Using social or professional networking websites can breach confidentiality
The concept of public places has expanded in recent years to include not only physical spaces but also virtual ones. While physicians are aware that disclosing patient information in public spaces such as hallways and elevators may breach their duty to protect patient confidentiality and privacy, they may not realize similar discussions on social networking or professional websites can also constitute a breach. Facebook® , Twitter®, teaching sites run by medical schools (e.g., study groups), and professional sites run by associations and societies are public spaces. Password protected sites may give users a false sense of security that they’re in an exclusive environment.
Hospitals and other medical facilities increasingly recognize the risks posed by social media and prohibit access to social networking sites using the organization’s computers. This, of course, does not prevent people from accessing those sites using private computers.
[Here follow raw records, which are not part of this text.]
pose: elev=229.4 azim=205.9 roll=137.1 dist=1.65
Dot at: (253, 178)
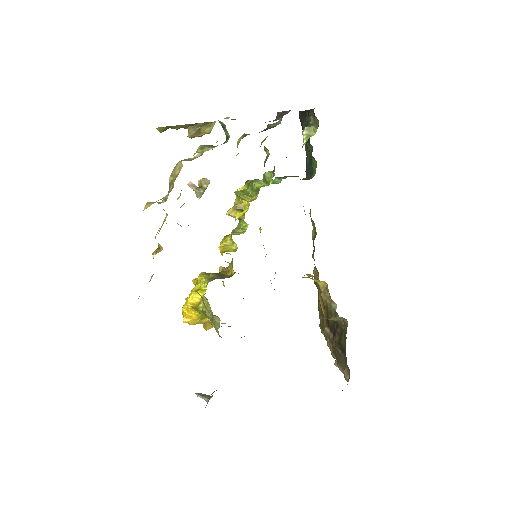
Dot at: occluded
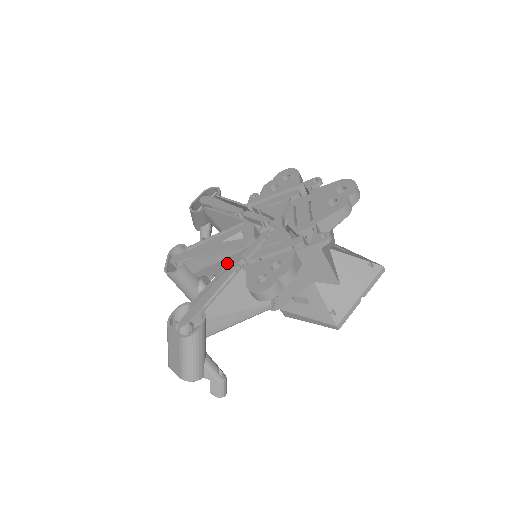
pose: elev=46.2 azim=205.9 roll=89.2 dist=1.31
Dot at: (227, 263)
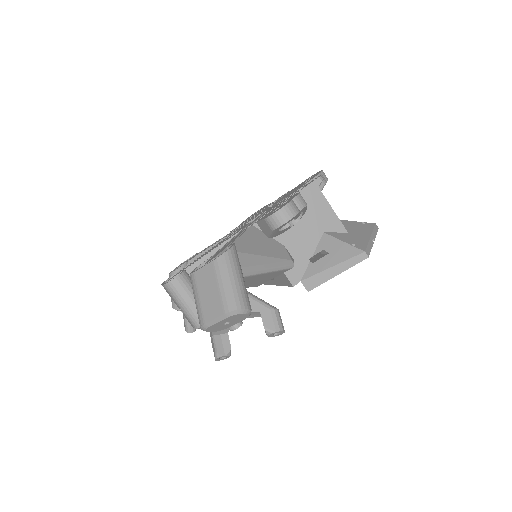
Dot at: occluded
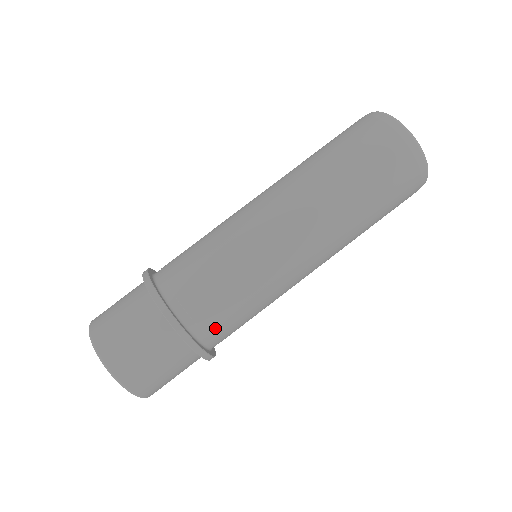
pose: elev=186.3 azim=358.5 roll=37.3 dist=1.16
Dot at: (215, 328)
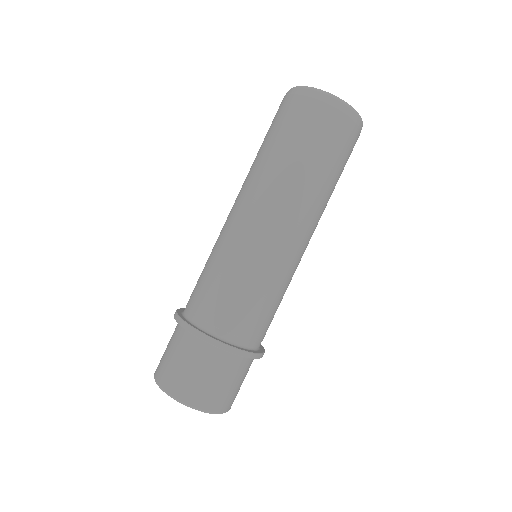
Dot at: (241, 327)
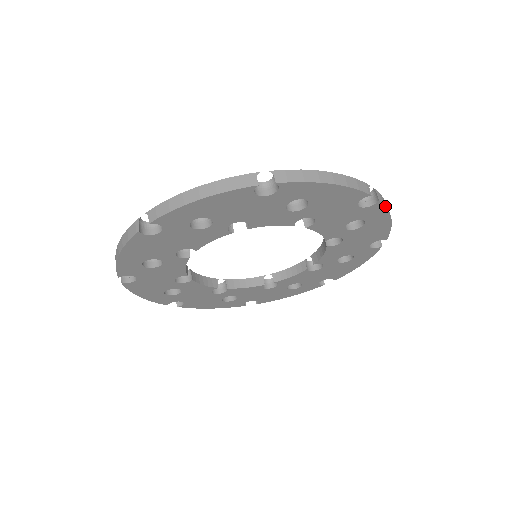
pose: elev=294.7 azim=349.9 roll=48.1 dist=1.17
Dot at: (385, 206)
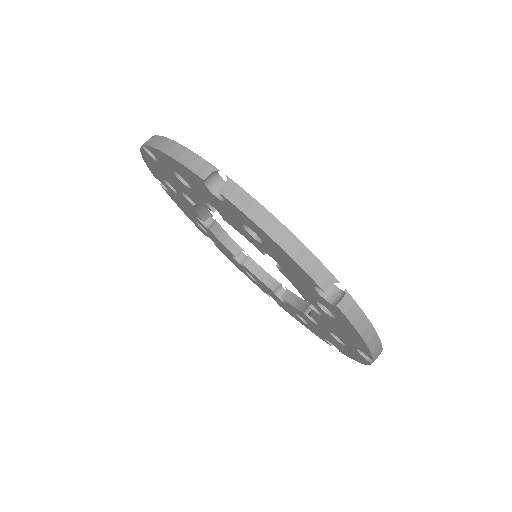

Another factor to consider is the content of any information you share. Because clinical challenges may be related to an unusual medical condition or the social circumstances of the patient, mentioning the condition or other details may inadvertently identify the patient, even if his or her name is not stated. If you are posting information on a social networking website, avoid including any information that could identify a patient.
Social media also includes blogs and wikis, which are increasingly used in medical education, either formally as part of the curriculum or informally as the online equivalent of a study group. As with social networking websites, teachers and students should be aware of the importance of maintaining patient confidentiality in blogs and wikis, as well as the policies governing their use.